Tuesday, October 14, 2014

I felt like I was back home

While I made presentation at a quality summit sponsored by Discovery Health, as usual I learned more than I imparted.  The similarities between the South Africa health care environment and that of the US are remarkable.

Jonathan Broomberg, Discovery CEO, led off with a description of the challenges facing the South African private health care system (which operates in parallel to the public system).  He noted that medical costs are growing at a rate exceeding overall inflation; that there is a rising burden of noncommunicable (i.e, lifestyle) diseases; and that there is high variability in the quality and value of care to patients.

Later, he provided examples of this variability. Looking at the treatment data from 139 hospitals, Discovery has found that in-patient (case-mix adjusted) antibiotic defined daily dosages vary from 39 to 177 per 100 bed days.  There is also a significant variation in the cost of end-of-life care among the country's regions.

Jonny noted that medical inflation costs are not largely driven by the units costs of care.  Rather it is the growing volume of services that is the critical cost driver.  He noted that insurance premiums rose at an average rate of 11.5% between 2009 and 2013.  Of that, 7.05% (or just 0.3% above inflation) was attributable to tariff increases, but 4.5% was attributable to utilization.

The supply-side drivers, he posited, are a fee-for-service physician payment environment; fragmentation of care along the spectrum of care; the construction of new hospitals; and new technologies and procedures.  He singled out the use of the daVinci surgical robot, noting its increased cost over traditional prostate removal techniques.  "It takes the premiums from 10,000 healthy members to fund 400 prostate cases" using the surgical robot, he noted.

Demand-side drivers come from an aging population; an increased disease burden; and adverse selection. The last item occurs because there is no individual mandate for insurance coverage.  Therefore, a large percentage of young adults between age 20 and 30 choose not to buy insurance--until or unless they need it.  If insurance were mandatory, premiums could be reduced by 15%, he pointed out.

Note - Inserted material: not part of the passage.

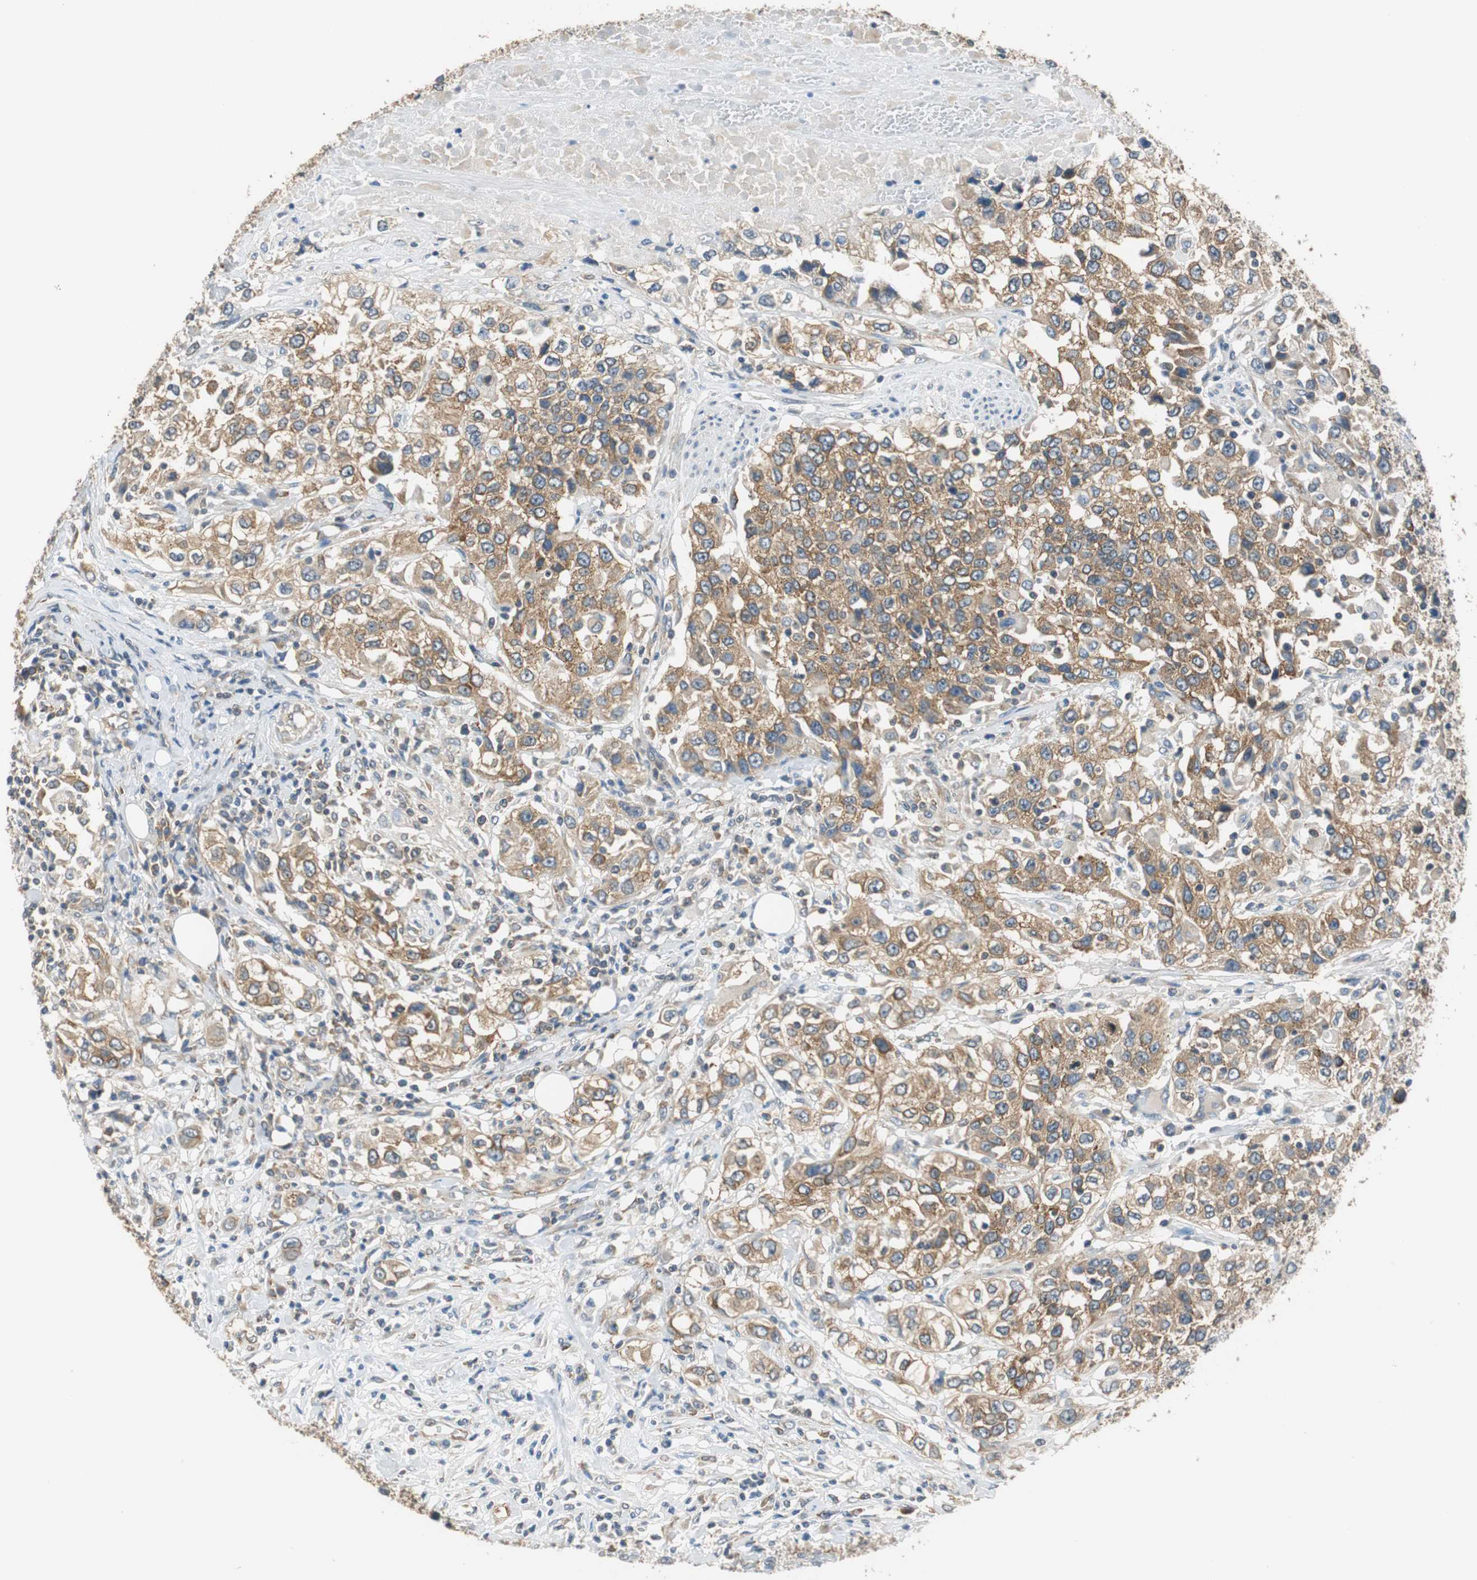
{"staining": {"intensity": "moderate", "quantity": ">75%", "location": "cytoplasmic/membranous"}, "tissue": "urothelial cancer", "cell_type": "Tumor cells", "image_type": "cancer", "snomed": [{"axis": "morphology", "description": "Urothelial carcinoma, High grade"}, {"axis": "topography", "description": "Urinary bladder"}], "caption": "A histopathology image showing moderate cytoplasmic/membranous staining in about >75% of tumor cells in urothelial cancer, as visualized by brown immunohistochemical staining.", "gene": "CNOT3", "patient": {"sex": "female", "age": 80}}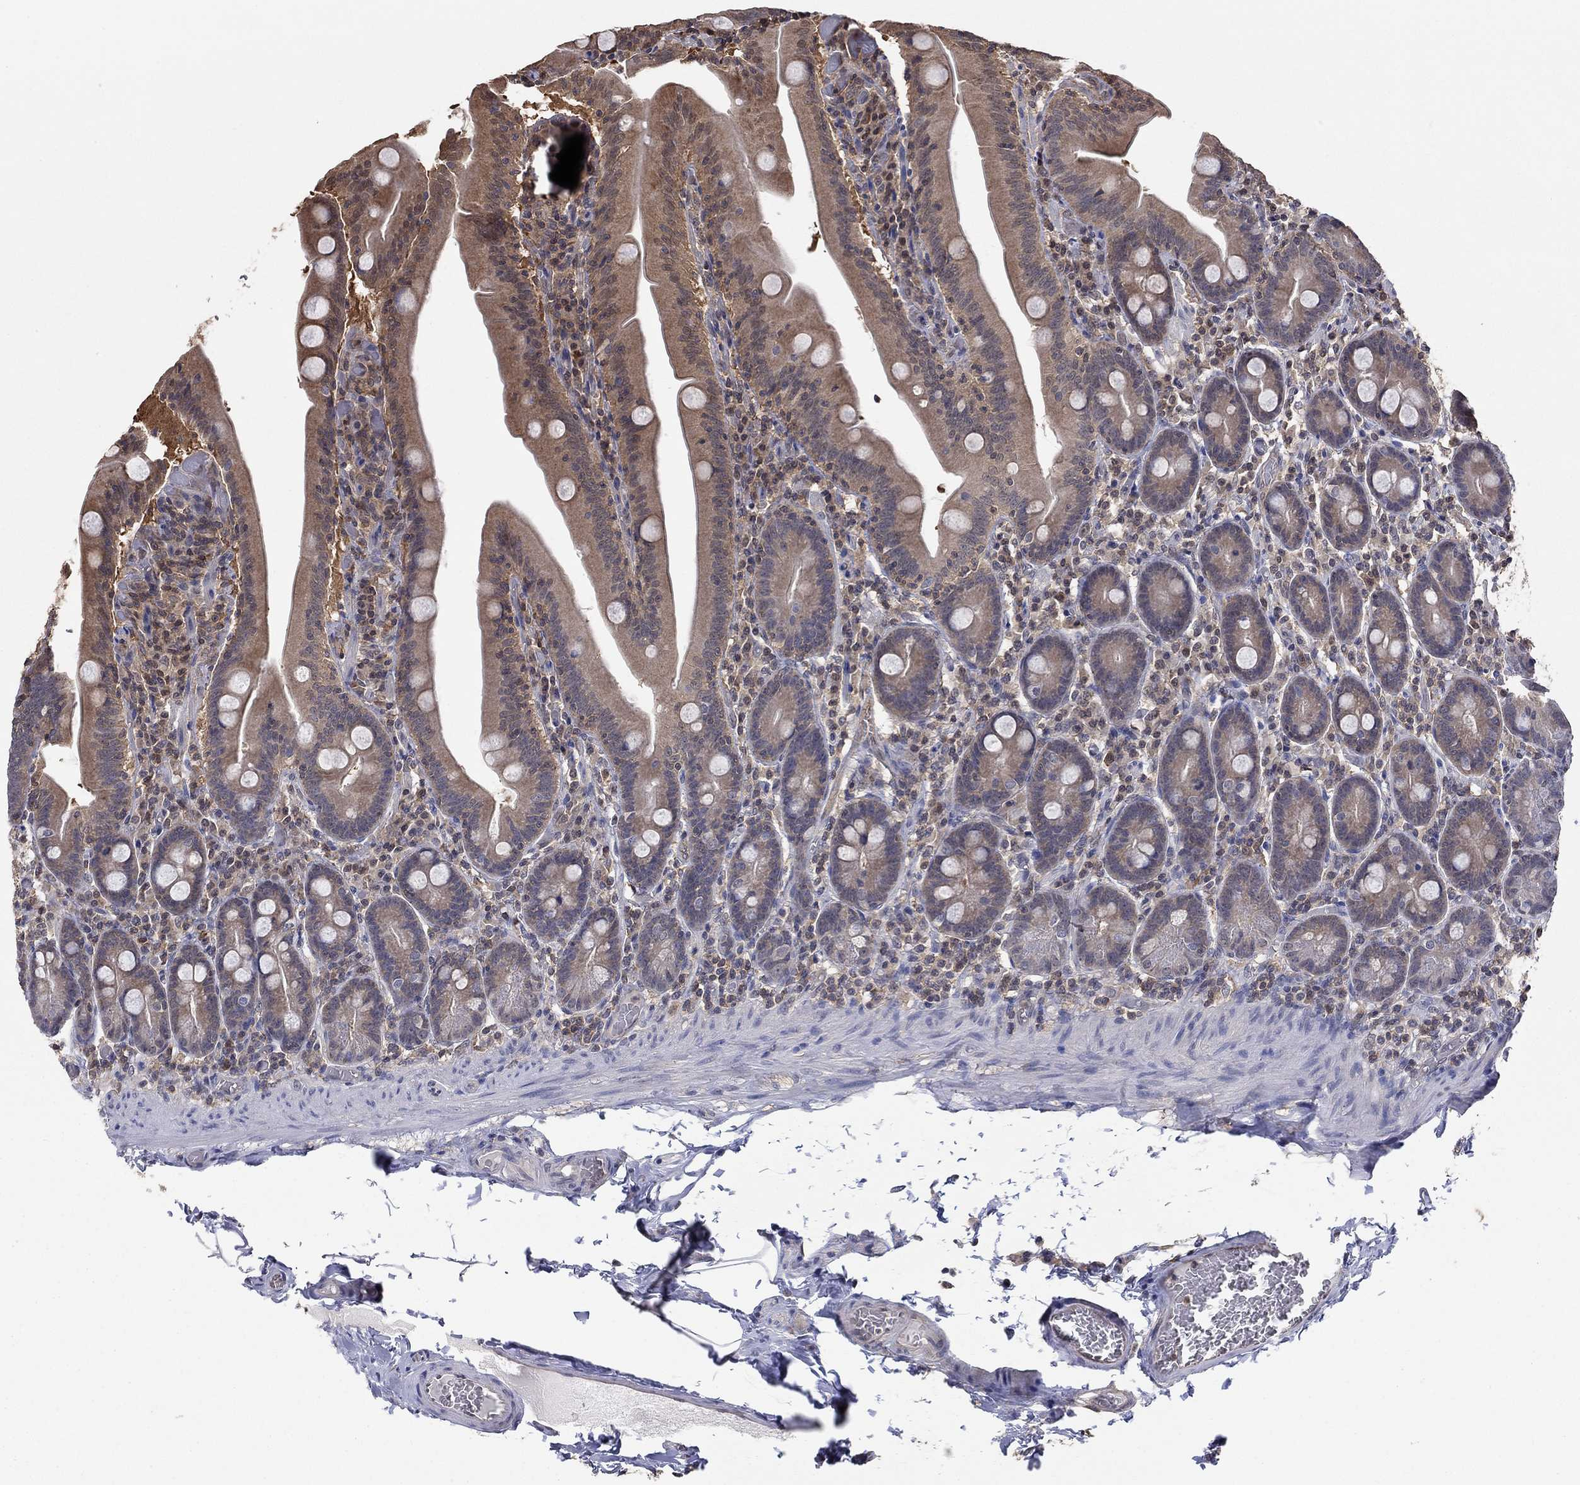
{"staining": {"intensity": "weak", "quantity": ">75%", "location": "cytoplasmic/membranous"}, "tissue": "small intestine", "cell_type": "Glandular cells", "image_type": "normal", "snomed": [{"axis": "morphology", "description": "Normal tissue, NOS"}, {"axis": "topography", "description": "Small intestine"}], "caption": "Immunohistochemical staining of unremarkable human small intestine displays weak cytoplasmic/membranous protein staining in approximately >75% of glandular cells.", "gene": "RNF114", "patient": {"sex": "male", "age": 37}}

Jonny summarized that a sustainable solution requires an equilibrium with no trade-offs among access, quality, and costs, but that a key aspect of the solution must be an effort to educate and empower patients.  Even among the well educated and relatively prosperous South Africans who purchase private medical insurance, there is virtually complete disempowerment in clinical settings.

After I presented a complementary talk on reduction of harm in hospitals and approaches to process improvement, a panel discussion ensued with representatives from a number of health care sectors, including two of the large private hospital chains (left).  There was remarkable consensus among the panelists as they riffed off of the earlier themes and addressed the questions posed by the moderator (below).

As I listened to it all, the conversation seemed quite similar to those I have heard in the US over the last decade: Well-intentioned people who understand they have a high degree of interdependency.  As in the US, the question will be whether the various stakeholders will decide that their differences separate them or or whether those differences offer the potential for trades that satisfy individual corporate and sectoral interests and create value for society as a whole.


Brad F said...

Unlike the US though, when South Africa raions, do they do so with time (waits), access (dollars), or more egregiously, by class?

SA has similar problems in their FFS system--or so it appears, but do they have a social compact more akin to European nations?


Paul Levy said...

Brad, there is a social compact more akin to the European countries, and, indeed, very much like the NHS system in the UK. A full-access public system exists, and a parallel private syetm exists for those who are able to pay for private insurance. But, a low income version of the private insurance market exists as well, to which some people subscribe so they can get access to private facilities and doctors.

Interestingly, private insurance is not provided by employers (as is often the case in the UK). But some employers require employees to buy private insurance as a condition of employment so that their health issues will be taken care of.

I might argue, by the way, that the US also rations by time, dollars, and class (i.e., income leves) in a number of states where governors and legislators have decided not to take advantage of the expanded Medicaid coverage made vailable under the Affordable Care Act.